Premalignant changes are not a common feature of ovaries removed prophylactically from women predisposed to the development of female adnexal carcinoma. Increased expression of p21, p27, and ER-alpha is seen in inclusion cyst compared with ovarian surface epithelium of women with and without an inherited risk of adnexal carcinoma. This is most probably caused by the different intraovarian hormonal milieu of inclusion cyst epithelium. However, the increased expression of bcl-2 and PR in the inclusion cyst epithelium of patients with a hereditary predisposition may reflect early disruption of hormonal balance and growth control.
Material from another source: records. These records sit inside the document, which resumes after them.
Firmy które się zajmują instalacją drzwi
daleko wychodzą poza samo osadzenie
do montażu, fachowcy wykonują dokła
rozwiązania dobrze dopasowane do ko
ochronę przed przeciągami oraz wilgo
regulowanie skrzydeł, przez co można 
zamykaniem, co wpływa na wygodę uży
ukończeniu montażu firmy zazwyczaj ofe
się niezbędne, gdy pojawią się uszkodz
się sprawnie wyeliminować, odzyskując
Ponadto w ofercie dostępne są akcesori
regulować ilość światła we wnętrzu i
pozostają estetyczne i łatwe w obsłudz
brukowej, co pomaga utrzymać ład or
研究具有遗传性女性附件(卵巢和输卵管)癌发病倾向的女性,其卵巢表面上皮和卵巢包涵囊肿上皮中癌前肿瘤性病变的发生情况,并评估浆液性卵巢癌假定起源部位(卵巢表面上皮和卵巢包涵囊肿上皮)中分化和增殖相关蛋白的表达。
将预防性切除的11名具有女性附件癌发病倾向女性(病例组)的21个卵巢,与11名无此发病倾向女性(对照组)的22个卵巢进行比较。对存档的组织学标本进行增生性和发育异常上皮病变筛查。在卵巢表面上皮和包涵囊肿上皮中,测定Ki67、p21、p27、p53、细胞周期蛋白A、细胞周期蛋白D1、bcl-2染色阳性的细胞百分比,以及HER-2/neu、雌激素(ER-α)和孕激素受体(PR)的存在情况。
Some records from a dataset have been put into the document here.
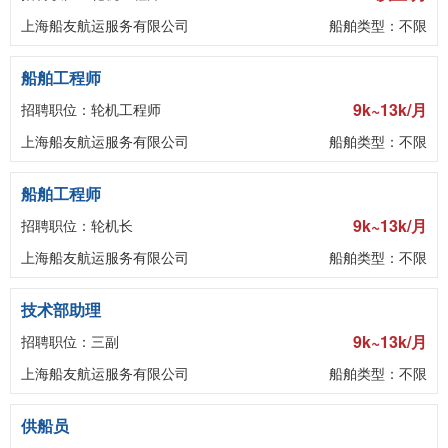
上海船友航运服务有限公司
船舶类型：不限
船舶工程师
9k~13k/月
招聘职位：轮机工程师
上海船友航运服务有限公司
船舶类型：不限
船舶工程师
9k~13k/月
招聘职位：轮机长
上海船友航运服务有限公司
船舶类型：不限
技术部助理
9k~13k/月
招聘职位：三副
上海船友航运服务有限公司
船舶类型：不限
供船员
未检测到癌前肿瘤性病变。然而,在3例病例和4例对照中发现了增生区域(无统计学差异)。与卵巢表面上皮(两组)相比,包涵囊肿上皮中ER-α(P = 0.013)、PR(P < 0.001)、bcl-2(P = 0.008)、p21(P = 0.046)和p27(P = 0.008)的阳性表达细胞百分比显著更高。病例组卵巢表面上皮的bcl-2表达高于对照组(P = 0.05)。病例组的包涵囊肿上皮与对照组相比,bcl-2(P = 0.006)和PR(P = 0.039)表达更高。Ki67表达低反映出病例组和对照组的增殖均较低。未检测到p53、细胞周期蛋白D1和HER-2/neu的过表达。
对于具有女性附件癌发病倾向的女性,预防性切除的卵巢中癌前病变并非常见特征。与有或无附件癌遗传风险女性的卵巢表面上皮相比,包涵囊肿中p21、p27和ER-α的表达增加。这很可能是由包涵囊肿上皮不同的卵巢内激素环境所致。然而,具有遗传易感性患者的包涵囊肿上皮中bcl-2和PR表达增加,可能反映了激素平衡和生长控制的早期破坏。